Şu cehalet meselesi hakkında günümüze kadar binlerce insan binlerce deneyim paylaşsa da, cehaletin pençesinden bir türlü kurtulamıyoruz sevgili dostum! İnsanı diğer canlılardan ayıran meziyetlerin başında akıl ve bilginin geldiğini çoğu kez unutuyoruz. Hayatını bilgisizlik içinde geçiren bir kimse, hayvanlık mertebesini aşamayacağı gibi, varlık alanına çıkmış da sayılamıyor... Hayvan, kendi varlık imkânlarından, yani duyumlarından tam olarak faydalanırken, cehâlete razı olan insan bilgi edinme imkânını kullanmamıştır. Hayatla bilgi arasındaki sıkı ilişkiden dolayı, Kur’an’da ilim “ruh” kelimesiyle de ifade edilmiştir.

Bağırıp çağırmayı,  öfkesiyle yaşamayı yaşam biçimi edinen insanlar, öyle anlaşılıyor ki, derin bir mutsuzluk yaşıyorlar. Evde, sokakta; her nerede olursa olsun; medeni insanların nezaketine yakışır bir iletişim dilini malesef geliştiremiyoruz; ya da bir yaşam biçimine dönüştüremiyoruz. Kazancının vergisini ödemekten kaçınan tipler, fitre, zekat, fidye, sadaka gibi dini içerikteki vergileri ödeyerek,  temizlendiklerini veya aklandıklarını düşünüyorlar. İster cehalet deyin, ister ahmaklık ya da akılsızlık deyin; her ne derseniz deyin, malesef binlerce yıllık geleneksel bakış açımız, sanki bir ilahi kuralmış gibi görülüyor. İnancımızın gerektirdiği sevgi dili yerine korku ve yasak dilini kullanarak yol almaya çalışmakla, çağdaş dünyanın düşünce hayatının da dışında kalıyoruz.

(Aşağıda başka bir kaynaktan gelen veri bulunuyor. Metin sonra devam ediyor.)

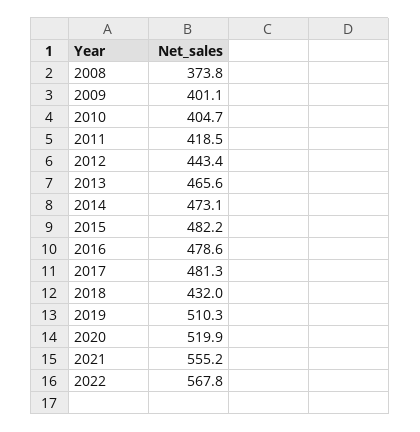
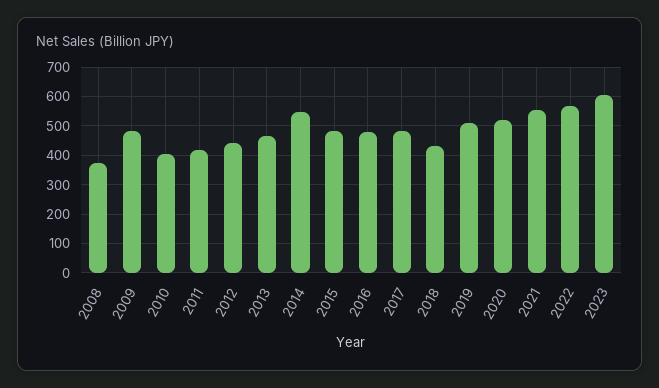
  {
    "2008": 373.8,
-   "2009": 401.1,
+   "2009": 475,
    "2010": 404.7,
    "2011": 418.5,
    "2012": 443.4,
    "2013": 465.6,
-   "2014": 473.1,
+   "2014": 550,
    "2015": 482.2,
    "2016": 478.6,
    "2017": 481.3,
    "2018": 432,
    "2019": 510.3,
    "2020": 519.9,
    "2021": 555.2,
-   "2022": 567.8
+   "2022": 567.8,
+   "2023": 600
  }

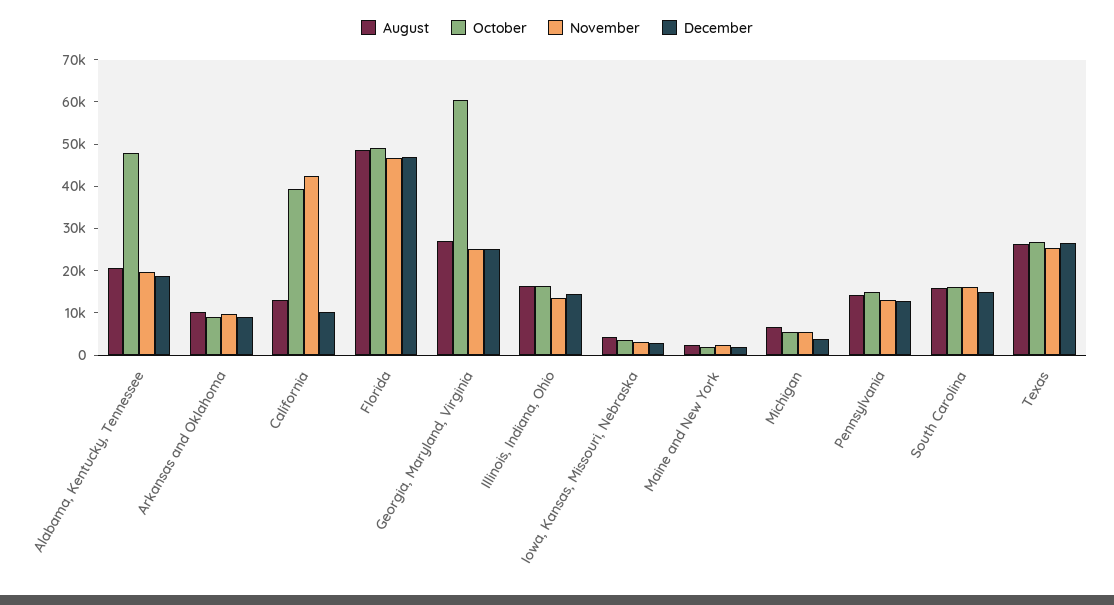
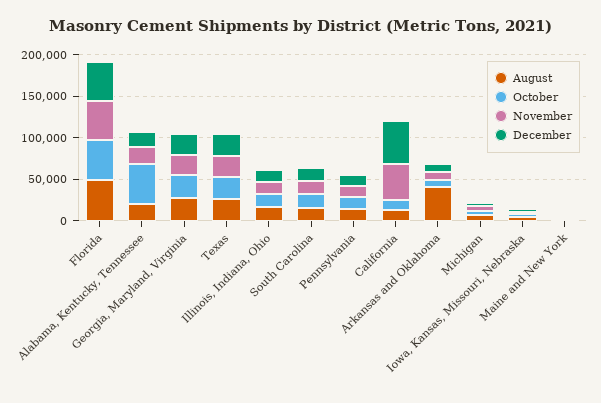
  {
    "August": {
      "Alabama, Kentucky, Tennessee": 20000,
-     "Arkansas and Oklahoma": 10000,
+     "Arkansas and Oklahoma": 40000,
      "California": 14000,
      "Florida": 48000,
      "Georgia, Maryland, Virginia": 28000,
      "Illinois, Indiana, Ohio": 16000,
      "Iowa, Kansas, Missouri, Nebraska": 4000,
      "Maine and New York": 2000,
      "Michigan": 6000,
      "Pennsylvania": 14000,
      "South Carolina": 16000,
      "Texas": 26000
    },
    "October": {
      "Alabama, Kentucky, Tennessee": 48000,
      "Arkansas and Oklahoma": 10000,
-     "California": 40000,
+     "California": 10000,
      "Florida": 50000,
-     "Georgia, Maryland, Virginia": 60000,
+     "Georgia, Maryland, Virginia": 30000,
      "Illinois, Indiana, Ohio": 16000,
      "Iowa, Kansas, Missouri, Nebraska": 4000,
      "Maine and New York": 2000,
      "Michigan": 6000,
      "Pennsylvania": 14000,
      "South Carolina": 16000,
      "Texas": 26000
    },
    "November": {
      "Alabama, Kentucky, Tennessee": 20000,
      "Arkansas and Oklahoma": 10000,
      "California": 42000,
      "Florida": 46000,
      "Georgia, Maryland, Virginia": 26000,
      "Illinois, Indiana, Ohio": 14000,
      "Iowa, Kansas, Missouri, Nebraska": 4000,
      "Maine and New York": 2000,
      "Michigan": 6000,
      "Pennsylvania": 12000,
      "South Carolina": 16000,
      "Texas": 26000
    },
    "December": {
      "Alabama, Kentucky, Tennessee": 18000,
      "Arkansas and Oklahoma": 10000,
-     "California": 10000,
+     "California": 50000,
      "Florida": 46000,
      "Georgia, Maryland, Virginia": 26000,
      "Illinois, Indiana, Ohio": 14000,
      "Iowa, Kansas, Missouri, Nebraska": 2000,
      "Maine and New York": 2000,
      "Michigan": 4000,
      "Pennsylvania": 12000,
      "South Carolina": 14000,
      "Texas": 26000
    }
  }

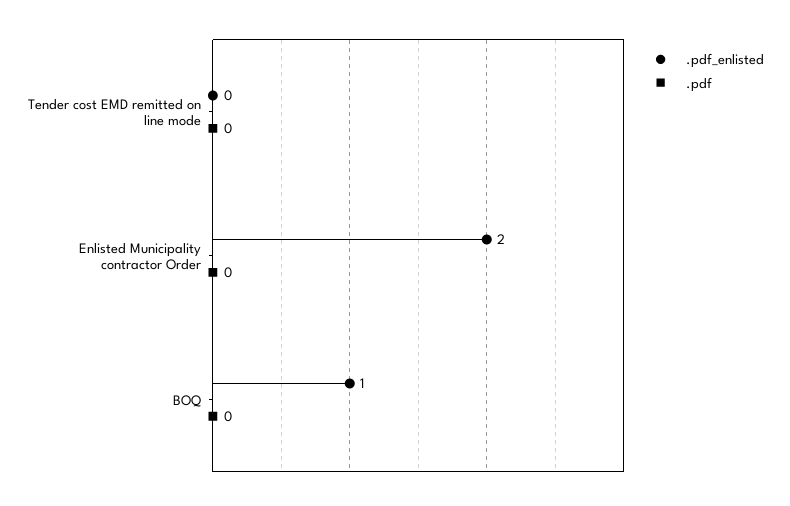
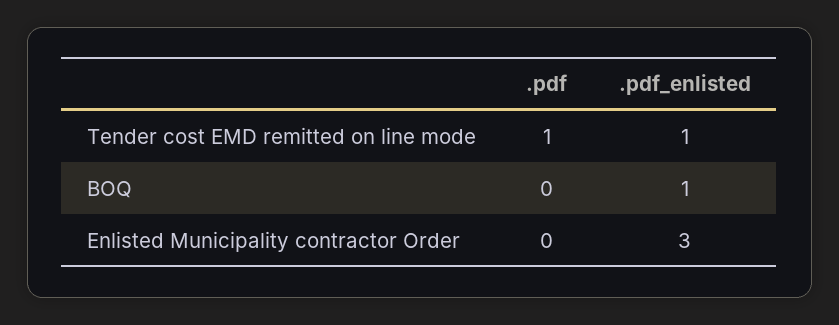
  {
    ".pdf_enlisted": {
-     "Tender cost EMD remitted on line mode": 0,
+     "Tender cost EMD remitted on line mode": 1,
-     "Enlisted Municipality contractor Order": 2,
+     "Enlisted Municipality contractor Order": 3,
      "BOQ": 1
    },
    ".pdf": {
-     "Tender cost EMD remitted on line mode": 0,
+     "Tender cost EMD remitted on line mode": 1,
      "Enlisted Municipality contractor Order": 0,
      "BOQ": 0
    }
  }

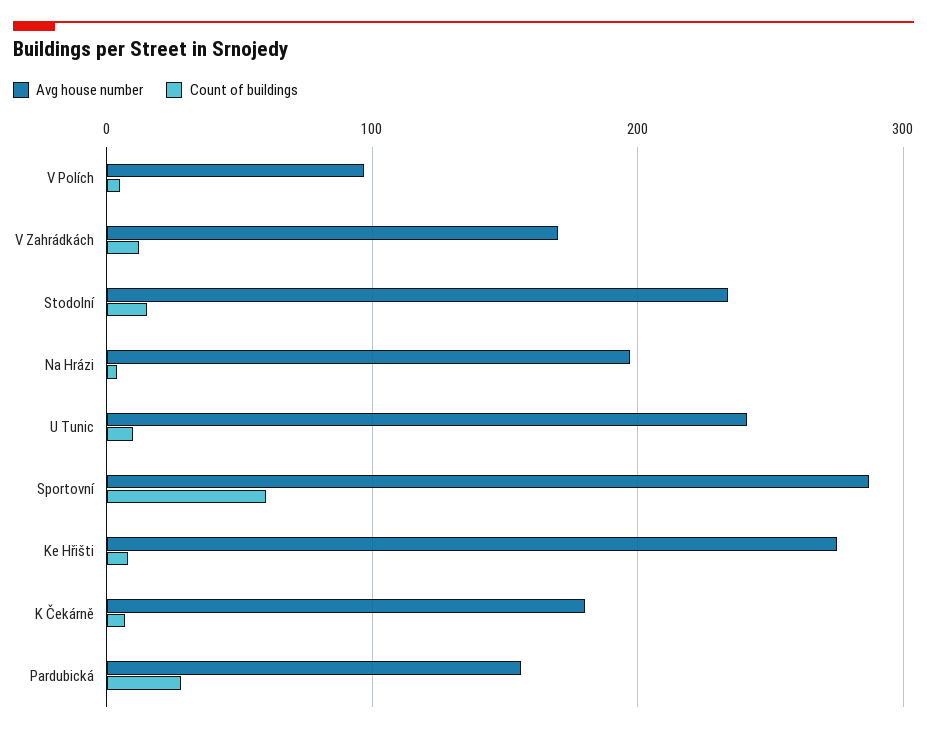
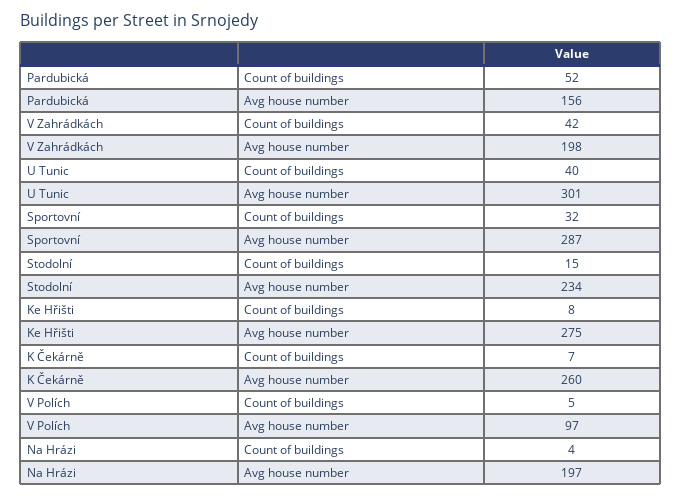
  {
    "Avg house number": {
      "V Polích": 97,
-     "V Zahrádkách": 170,
+     "V Zahrádkách": 198,
      "Stodolní": 234,
      "Na Hrázi": 197,
-     "U Tunic": 240,
+     "U Tunic": 301,
      "Sportovní": 287,
      "Ke Hřišti": 275,
-     "K Čekárně": 180,
+     "K Čekárně": 260,
      "Pardubická": 156
    },
    "Count of buildings": {
      "V Polích": 5,
-     "V Zahrádkách": 10,
+     "V Zahrádkách": 42,
      "Stodolní": 15,
      "Na Hrázi": 4,
-     "U Tunic": 10,
+     "U Tunic": 40,
-     "Sportovní": 60,
+     "Sportovní": 32,
      "Ke Hřišti": 8,
      "K Čekárně": 7,
-     "Pardubická": 30
+     "Pardubická": 52
    }
  }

Hiçbir teknolojik icat veya yenilik yapmadan, hazır teknolojileri alıp kullanmayı bir maharet sandığımız gibi, bir de, teknolojinin zirve yaptığı dünyaya, içi boş kafa yapısıyla meydan okumayı bir başarı sanıyoruz. Düşünen ve üreten dünyada bunların hiçbiri yok sevgili dostum! Olmadığı gibi, boş meydan okumalara da gülüp geçiyorlar. Aslında toplum olarak hemen her kesimde şiddetli geçimsizlik yaşıyoruz. Siz bakmayın, bunun bir medeni hukuk tabiri olduğuna. Anlaşamayan eşlerin boşanma sürecinde dilekçelerindeki en on sırada yer alan "şiddetli geçimsizlik", siyasetçisinden din adamına ve halk tabanına uzanan derin bir mesele...Kimse kimseye saygı duymadığı gibi, kimse kimseyi beğenmiyor; herkes kendince haklı; haksız kimse yok bu memlekette! İtişip kalkışan, restleşip küfürleşenden tutun da, menfaati için atıp tutan, yalanı peynir ekmek gibi yiyen insanlara ne demeli?

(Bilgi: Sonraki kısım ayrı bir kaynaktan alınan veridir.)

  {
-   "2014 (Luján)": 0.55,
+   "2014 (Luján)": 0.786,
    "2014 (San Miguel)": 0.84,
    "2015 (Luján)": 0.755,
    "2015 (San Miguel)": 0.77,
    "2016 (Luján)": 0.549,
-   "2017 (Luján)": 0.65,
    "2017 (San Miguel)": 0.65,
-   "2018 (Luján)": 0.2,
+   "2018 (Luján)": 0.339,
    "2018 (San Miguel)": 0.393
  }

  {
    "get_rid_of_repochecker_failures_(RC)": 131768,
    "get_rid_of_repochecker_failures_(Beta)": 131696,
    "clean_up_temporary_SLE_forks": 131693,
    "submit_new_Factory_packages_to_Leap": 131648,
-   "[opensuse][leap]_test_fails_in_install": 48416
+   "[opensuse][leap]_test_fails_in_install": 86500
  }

Velhasılı kelam sevgili dostum; hani derler ya, "bindik bir alamete, gidiyoruz, kıyamete!" Bu misal bir hayatı yaşatmak için inatlarımızdan da vazgeçemiyoruz. Güzel konuşan, güzel davranan, güzel işlere imza atan, kendisine ve çevresine güzellikler katan insanlara da "enayi" deyip geçiyoruz! Aman ha, Allah korusun!